Neot, St.
NEOT, ST.
Monk, hermit; d. c. 900. After ordination he moved from glastonbury abbey to Cornwall in western England where he lived as a hermit. According to legend he became the friend of alfred the great; the story of the burned cakes and Alfred is first found in a history of the Shrine of St. Neot in Cornwall. He went on a pilgrimage to Rome to pray for Alfred's victory over the Danes. Neot was buried in Cornwall, but later his body was moved to St. Neot's in Huntingdonshire.
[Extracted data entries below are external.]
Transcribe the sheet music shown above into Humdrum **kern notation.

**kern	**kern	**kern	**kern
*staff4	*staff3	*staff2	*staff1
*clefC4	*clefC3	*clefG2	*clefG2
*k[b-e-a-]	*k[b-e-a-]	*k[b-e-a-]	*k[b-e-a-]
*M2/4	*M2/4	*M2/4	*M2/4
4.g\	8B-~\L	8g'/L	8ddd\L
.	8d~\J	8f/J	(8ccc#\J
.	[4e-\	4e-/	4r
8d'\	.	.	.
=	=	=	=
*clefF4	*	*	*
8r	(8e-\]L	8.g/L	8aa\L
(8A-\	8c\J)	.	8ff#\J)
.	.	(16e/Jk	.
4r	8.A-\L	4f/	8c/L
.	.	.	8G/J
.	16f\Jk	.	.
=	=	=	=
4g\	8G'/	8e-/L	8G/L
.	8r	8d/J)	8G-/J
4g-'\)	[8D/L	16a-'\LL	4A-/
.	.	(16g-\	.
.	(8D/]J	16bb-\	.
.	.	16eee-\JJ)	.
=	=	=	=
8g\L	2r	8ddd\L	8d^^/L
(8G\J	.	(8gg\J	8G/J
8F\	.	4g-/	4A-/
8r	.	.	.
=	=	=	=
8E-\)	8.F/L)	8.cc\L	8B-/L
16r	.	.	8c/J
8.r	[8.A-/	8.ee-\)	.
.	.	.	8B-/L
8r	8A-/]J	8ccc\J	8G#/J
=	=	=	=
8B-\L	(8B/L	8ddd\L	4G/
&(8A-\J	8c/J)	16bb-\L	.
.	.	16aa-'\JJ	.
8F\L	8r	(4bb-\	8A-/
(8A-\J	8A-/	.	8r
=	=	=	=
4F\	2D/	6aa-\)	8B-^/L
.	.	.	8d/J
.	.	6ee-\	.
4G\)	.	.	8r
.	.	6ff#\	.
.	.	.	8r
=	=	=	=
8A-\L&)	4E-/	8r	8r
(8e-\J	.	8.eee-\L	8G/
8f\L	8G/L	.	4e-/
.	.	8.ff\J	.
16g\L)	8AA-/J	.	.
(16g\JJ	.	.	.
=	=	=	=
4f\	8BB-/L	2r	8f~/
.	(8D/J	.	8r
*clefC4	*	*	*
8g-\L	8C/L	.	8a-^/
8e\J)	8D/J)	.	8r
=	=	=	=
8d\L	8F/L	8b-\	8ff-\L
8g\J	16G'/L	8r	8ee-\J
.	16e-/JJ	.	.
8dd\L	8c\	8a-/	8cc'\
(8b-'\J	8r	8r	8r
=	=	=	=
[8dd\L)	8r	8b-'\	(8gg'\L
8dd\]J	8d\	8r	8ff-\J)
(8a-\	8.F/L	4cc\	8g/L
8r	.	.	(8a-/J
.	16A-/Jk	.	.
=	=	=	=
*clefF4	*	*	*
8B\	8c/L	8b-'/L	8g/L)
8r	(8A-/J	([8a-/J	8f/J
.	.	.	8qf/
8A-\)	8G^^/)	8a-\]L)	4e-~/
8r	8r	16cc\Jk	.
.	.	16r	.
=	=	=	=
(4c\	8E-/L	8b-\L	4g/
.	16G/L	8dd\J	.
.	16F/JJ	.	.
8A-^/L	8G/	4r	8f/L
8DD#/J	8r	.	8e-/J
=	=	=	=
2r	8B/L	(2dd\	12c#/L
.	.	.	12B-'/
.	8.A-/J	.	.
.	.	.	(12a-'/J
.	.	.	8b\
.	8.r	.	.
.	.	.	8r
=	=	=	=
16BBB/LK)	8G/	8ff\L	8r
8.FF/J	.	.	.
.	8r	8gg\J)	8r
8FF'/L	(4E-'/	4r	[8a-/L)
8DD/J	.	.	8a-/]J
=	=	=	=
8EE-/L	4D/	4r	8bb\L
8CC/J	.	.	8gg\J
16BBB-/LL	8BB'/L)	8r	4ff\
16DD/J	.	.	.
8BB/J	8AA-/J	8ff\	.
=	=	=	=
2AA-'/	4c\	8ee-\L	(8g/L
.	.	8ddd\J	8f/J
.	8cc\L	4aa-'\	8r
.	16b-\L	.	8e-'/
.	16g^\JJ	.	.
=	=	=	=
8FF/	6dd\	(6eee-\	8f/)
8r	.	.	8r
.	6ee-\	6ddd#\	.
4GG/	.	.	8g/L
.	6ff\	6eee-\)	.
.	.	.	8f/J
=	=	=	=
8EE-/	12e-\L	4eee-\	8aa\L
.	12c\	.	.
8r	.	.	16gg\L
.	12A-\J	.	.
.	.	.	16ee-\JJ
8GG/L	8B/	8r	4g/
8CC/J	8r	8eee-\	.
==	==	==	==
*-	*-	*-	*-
It is possible that there were actually two saints of the same name, one a Celt from Cornwall, the other an Anglo-Saxon.
Feast: July 31.
Bibliography: Acta Sanctorum July 7:325–340. Bibliotheca hagiographica latina antiquae et mediae aetatis 2:6052–56. r. wuelcker, "Ein angelsaechsisches Leben des Neot," Anglia 3 (1880) 102–114. j. asser, Life of King Alfred, together with the Annals of Saint Neot Erroneously Ascribed to Asser, ed. w. h. stevenson (Oxford 1904) 256–258, 296–299. f. wormald, ed., English Kalendars before A.D. 1100 (London 1934–). a. m. zimmermann, Kalendarium Benedictinum: Die Heiligen und Seligen des Benediktinerorderns und seiner Zweige (Metten 1933–38) 2:518–521.